It was 1924, and Whiteman was revving up his campaign to “make a lady out of jazz” with full-blown concerts of commissioned pieces. The first concert, “An Experiment in Modern Music,” happened to yield Rhapsody in Blue, and in December, Sowerby’s first Whiteman commission, Synconata, landed at the Metropolitan Opera House. I think it’s delightful — a viable fusion of jazz elements winningly integrated into a one-movement, 11½ minute classical structure. It’s not as sassy as Rhapsody in Blue gets, but like Gershwin’s piece, it has a memorable earworm that dominates the music from the middle onward. I wonder if Sowerby was aware that his tune had been hijacked in 1966, knowingly or not, by Cy Coleman in “If My Friends Could See Me Now” (from Sweet Charity).

The success of Synconata led to another, more substantial Whiteman commission the following year, a four-movement Symphony for Jazz Orchestra with a self-inflicted wound of a title, Monotony. Actually “monotony” is a reference to Sinclair Lewis’s character Babbitt, whose conformist daily life the symphony is supposed to track

This is a “jazz symphony” that shouts Roaring ’20s, beginning slyly with muted trumpet, bass clarinet, sliding horns, and saxophones making weird comments before a saucy tune launches the opening movement. Later on, there is a sermon at church with a tango gait, and a finale that dares to call itself “Critics,” a successor of sorts to Richard Strauss’s caricature of us in Ein Heldenleben (A hero’s life), in which Babbitt goes to a concert and later reads the reviews from six music critics. Of course, Sowerby’s satirical jabs are more fun — like when a jazz band is interrupted by harumphing comments from the “critics.”

The Andy Baker Orchestra manages to replicate the mellow timbre of the Whiteman sax section and revels in the symphony’s Jazz Age syncopation. Yet what this piece needed, perhaps, was Ferde Grofé, if not Sowerby himself, to inflate and convert the Whiteman band instrumentation to that of a full symphony orchestra, as he did for Rhapsody in Blue. That way, the piece might have stood a better chance of entering the repertory, whereas the Whiteman sound instantly dates it as a curiosity.

Andy Baker
Andy Baker

As played by the Avalon String Quartet, the Serenade for String Quartet is a tuneful, bucolic early work that helped put Sowerby on the map. Tramping Tune, with pianist Winston Choi and double bassist Alexander Hanna added to the Avalon foursome, is another early piece with a folksy flavor that overly reminds me of Sowerby’s sometime mentor, Percy Grainger.
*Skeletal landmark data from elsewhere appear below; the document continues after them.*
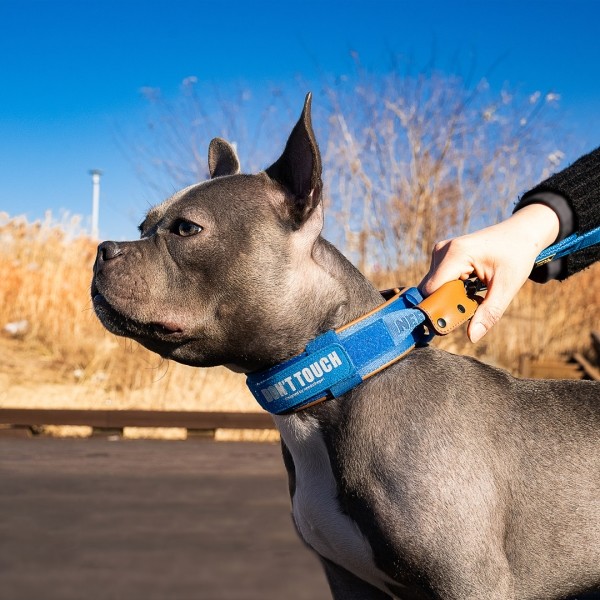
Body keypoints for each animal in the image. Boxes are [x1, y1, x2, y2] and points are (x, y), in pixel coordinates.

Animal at [92, 94, 600, 600]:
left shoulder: (470, 584)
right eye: (142, 225)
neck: (337, 378)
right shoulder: (349, 581)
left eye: (186, 229)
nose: (102, 249)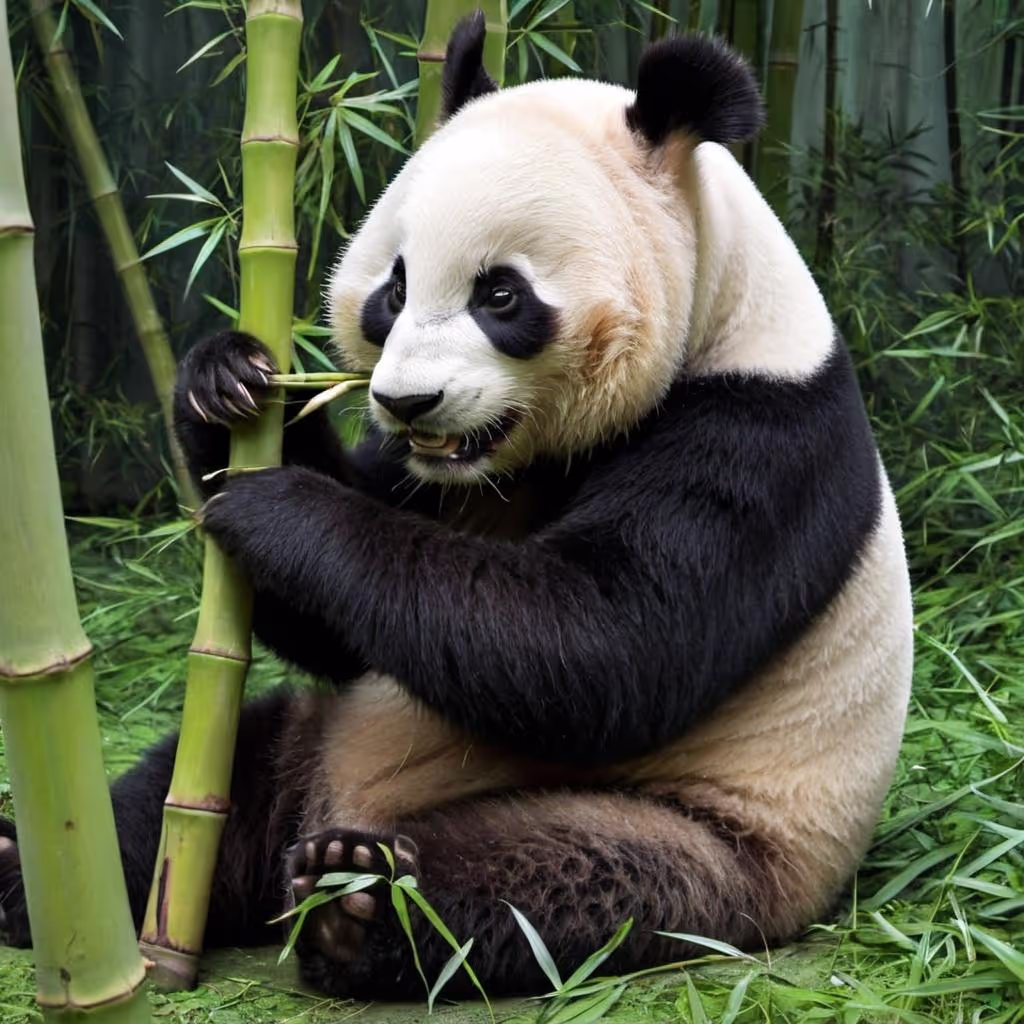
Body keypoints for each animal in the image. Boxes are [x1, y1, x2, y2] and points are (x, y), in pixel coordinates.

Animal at [0, 12, 913, 1000]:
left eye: (500, 294)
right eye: (393, 288)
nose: (408, 403)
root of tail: (323, 810)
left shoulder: (761, 435)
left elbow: (602, 644)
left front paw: (275, 505)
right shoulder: (437, 479)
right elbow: (351, 629)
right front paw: (225, 381)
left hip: (702, 838)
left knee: (544, 882)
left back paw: (357, 904)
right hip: (306, 740)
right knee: (204, 778)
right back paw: (37, 877)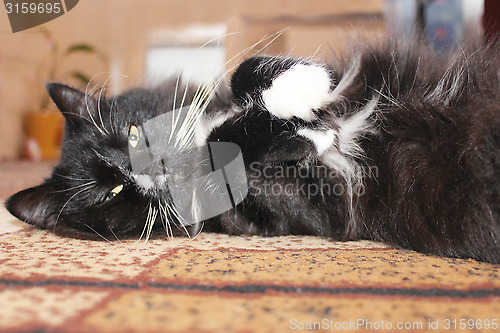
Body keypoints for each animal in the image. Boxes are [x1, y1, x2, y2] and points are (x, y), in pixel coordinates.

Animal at [4, 39, 500, 262]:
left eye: (129, 134)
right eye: (112, 193)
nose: (152, 170)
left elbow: (245, 69)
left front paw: (304, 84)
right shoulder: (314, 208)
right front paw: (310, 135)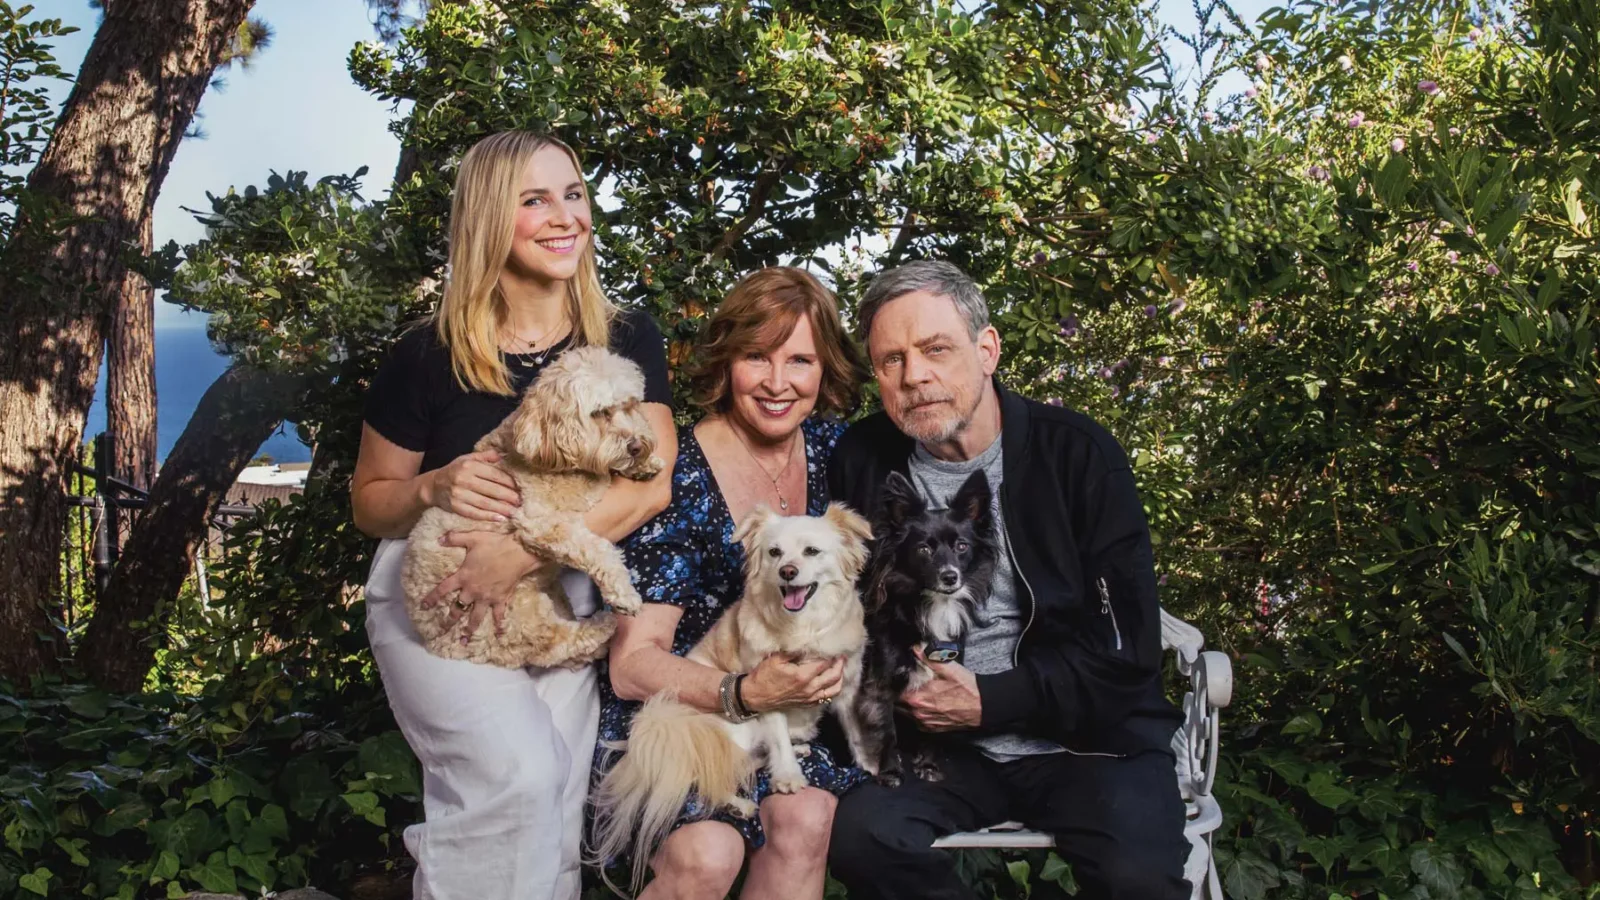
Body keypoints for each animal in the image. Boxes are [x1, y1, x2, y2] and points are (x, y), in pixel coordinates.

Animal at [406, 342, 668, 666]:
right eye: (599, 413)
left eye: (630, 406)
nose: (637, 446)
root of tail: (434, 642)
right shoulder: (542, 522)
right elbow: (598, 549)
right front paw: (623, 593)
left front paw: (645, 465)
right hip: (512, 613)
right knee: (554, 645)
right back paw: (603, 625)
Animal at [592, 499, 876, 890]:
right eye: (774, 553)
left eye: (811, 551)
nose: (787, 571)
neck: (802, 627)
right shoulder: (768, 690)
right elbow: (778, 737)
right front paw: (788, 776)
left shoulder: (847, 686)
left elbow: (856, 733)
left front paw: (871, 765)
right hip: (726, 734)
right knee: (706, 773)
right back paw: (736, 803)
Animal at [857, 464, 992, 781]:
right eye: (923, 550)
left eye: (962, 546)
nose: (950, 576)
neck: (934, 605)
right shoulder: (880, 685)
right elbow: (887, 731)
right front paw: (890, 771)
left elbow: (935, 731)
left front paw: (929, 765)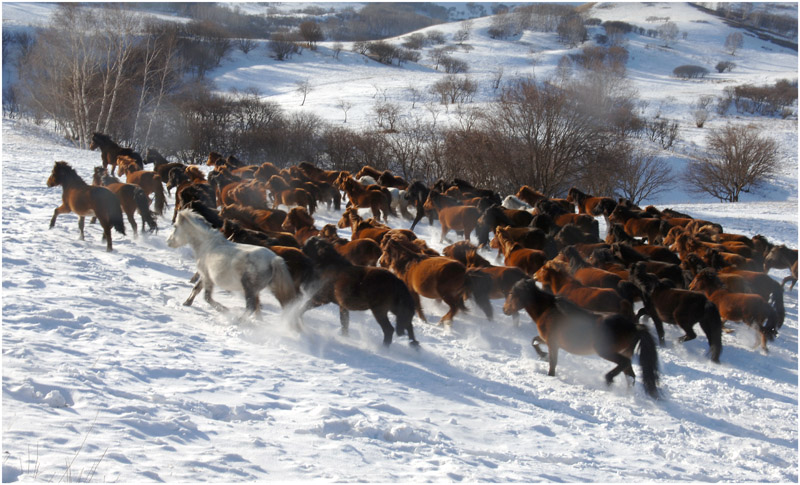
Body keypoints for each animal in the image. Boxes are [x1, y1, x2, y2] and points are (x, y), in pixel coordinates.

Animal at [167, 209, 298, 320]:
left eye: (175, 227)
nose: (168, 241)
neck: (207, 244)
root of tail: (273, 259)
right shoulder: (204, 275)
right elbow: (196, 289)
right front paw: (187, 302)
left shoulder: (207, 276)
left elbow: (207, 297)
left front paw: (224, 309)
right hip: (260, 289)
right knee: (257, 307)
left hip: (249, 288)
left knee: (251, 307)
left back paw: (238, 321)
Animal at [504, 276, 660, 398]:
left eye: (511, 293)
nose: (504, 309)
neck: (547, 311)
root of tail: (634, 326)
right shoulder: (547, 340)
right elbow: (534, 341)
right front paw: (543, 356)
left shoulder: (553, 343)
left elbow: (553, 362)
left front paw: (550, 373)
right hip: (623, 351)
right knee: (630, 375)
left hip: (605, 351)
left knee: (625, 364)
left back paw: (608, 379)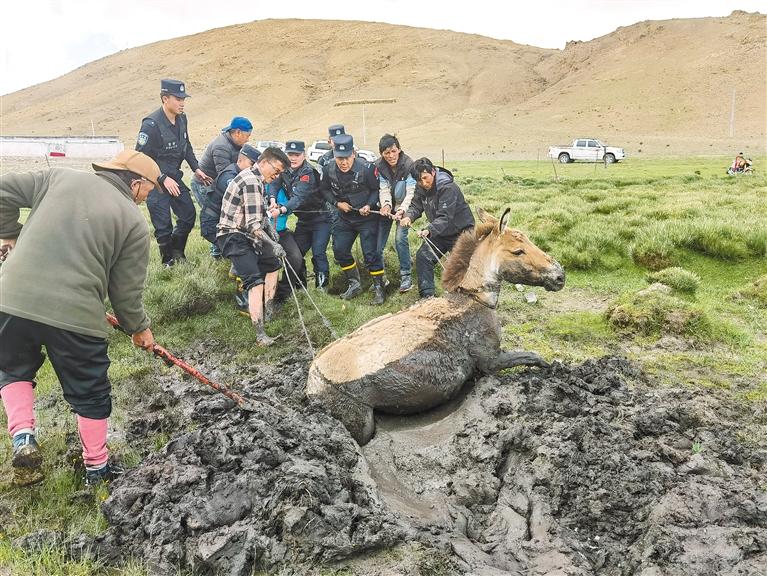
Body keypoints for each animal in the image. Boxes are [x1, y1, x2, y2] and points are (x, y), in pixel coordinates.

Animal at [306, 207, 566, 445]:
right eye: (518, 251)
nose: (560, 276)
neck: (473, 298)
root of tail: (313, 377)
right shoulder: (491, 360)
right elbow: (531, 355)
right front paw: (551, 366)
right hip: (361, 425)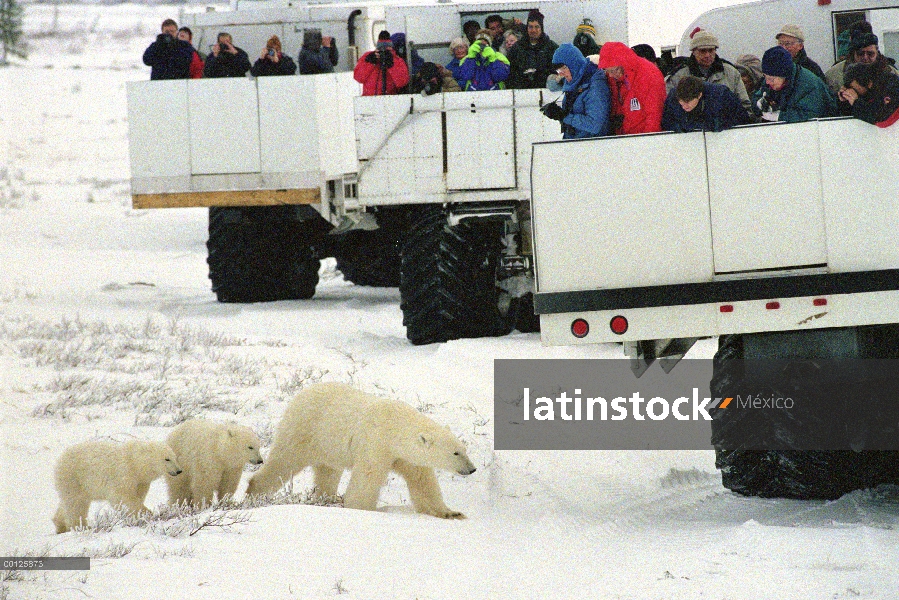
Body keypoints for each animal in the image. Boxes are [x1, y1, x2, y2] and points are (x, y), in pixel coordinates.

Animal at [243, 384, 474, 516]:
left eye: (464, 449)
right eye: (455, 453)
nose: (472, 469)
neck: (395, 425)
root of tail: (302, 393)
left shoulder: (404, 455)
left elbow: (422, 481)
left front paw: (451, 513)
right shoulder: (376, 442)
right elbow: (367, 477)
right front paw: (362, 509)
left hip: (328, 445)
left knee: (327, 472)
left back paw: (326, 498)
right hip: (305, 429)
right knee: (284, 461)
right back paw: (255, 492)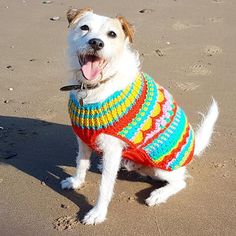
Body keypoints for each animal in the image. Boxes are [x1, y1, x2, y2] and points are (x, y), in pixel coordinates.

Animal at [60, 7, 218, 225]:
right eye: (84, 27)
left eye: (112, 34)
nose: (96, 42)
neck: (95, 87)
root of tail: (193, 148)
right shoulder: (83, 139)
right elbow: (81, 164)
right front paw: (76, 181)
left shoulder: (112, 149)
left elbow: (105, 187)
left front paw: (98, 212)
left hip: (162, 166)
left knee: (181, 182)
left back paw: (159, 194)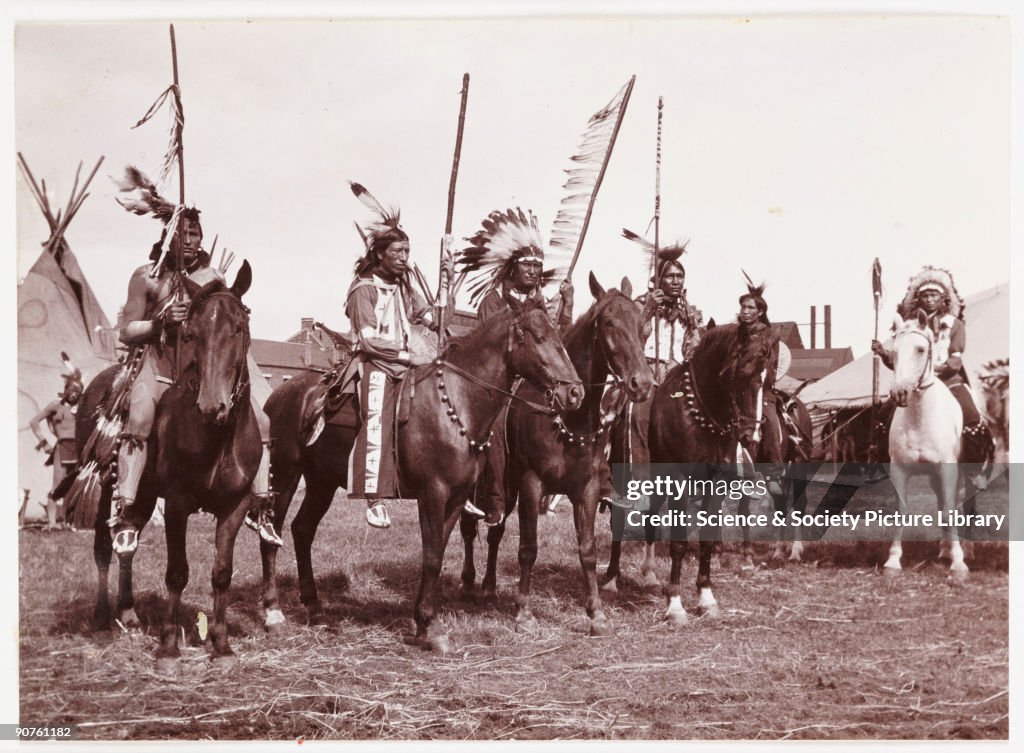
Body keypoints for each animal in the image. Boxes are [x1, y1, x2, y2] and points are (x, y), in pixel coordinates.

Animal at [256, 297, 581, 651]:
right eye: (539, 337)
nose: (574, 393)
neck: (456, 402)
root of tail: (278, 396)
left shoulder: (456, 498)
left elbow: (437, 552)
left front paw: (424, 621)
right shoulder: (432, 493)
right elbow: (431, 556)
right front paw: (431, 627)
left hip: (321, 482)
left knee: (302, 531)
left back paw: (314, 606)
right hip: (285, 475)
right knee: (271, 536)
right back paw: (273, 613)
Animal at [458, 272, 651, 635]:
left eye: (642, 325)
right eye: (608, 323)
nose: (642, 384)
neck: (568, 418)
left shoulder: (586, 490)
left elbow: (587, 550)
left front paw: (596, 613)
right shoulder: (532, 486)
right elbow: (528, 549)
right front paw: (523, 612)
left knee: (495, 532)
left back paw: (489, 585)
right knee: (471, 527)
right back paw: (468, 581)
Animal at [880, 311, 966, 581]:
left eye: (920, 349)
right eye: (894, 352)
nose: (900, 393)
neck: (920, 419)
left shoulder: (948, 469)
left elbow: (950, 510)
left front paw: (959, 563)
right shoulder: (899, 470)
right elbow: (901, 511)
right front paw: (893, 560)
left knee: (952, 505)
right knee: (941, 504)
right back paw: (943, 550)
The String Quartet in D Minor has a first movement that takes in the blues and a genteel degree of ragtimey syncopation, while the rest continues in the tuneful, flowing language of the Serenade. This one hasn’t been performed at all since 1937, and the main reason I can see — besides being out of fashion — was the lack of a printed edition (indeed, the Avalon Quartet, as well as Andy Baker, had to scrounge and labor before they were able to perform any of this music). Why Sowerby didn’t get around to making performing editions of his symphonic and chamber works is unclear. Maybe with 550 pieces to write, there simply wasn’t enough time.

If this CD makes you want to explore other facets of Sowerby’s massive, mostly-untapped catalogue, check out Cedille’s earlier 2021 releases — a double-album by organist David Schrader that contains one disc of Sowerby’s organ pieces and another of music by Fred Ferko, and the Lincoln Trio’s rendition of the serious, expansive Piano Trio No. 2 from the CD Trios From the City of Big Shoulders.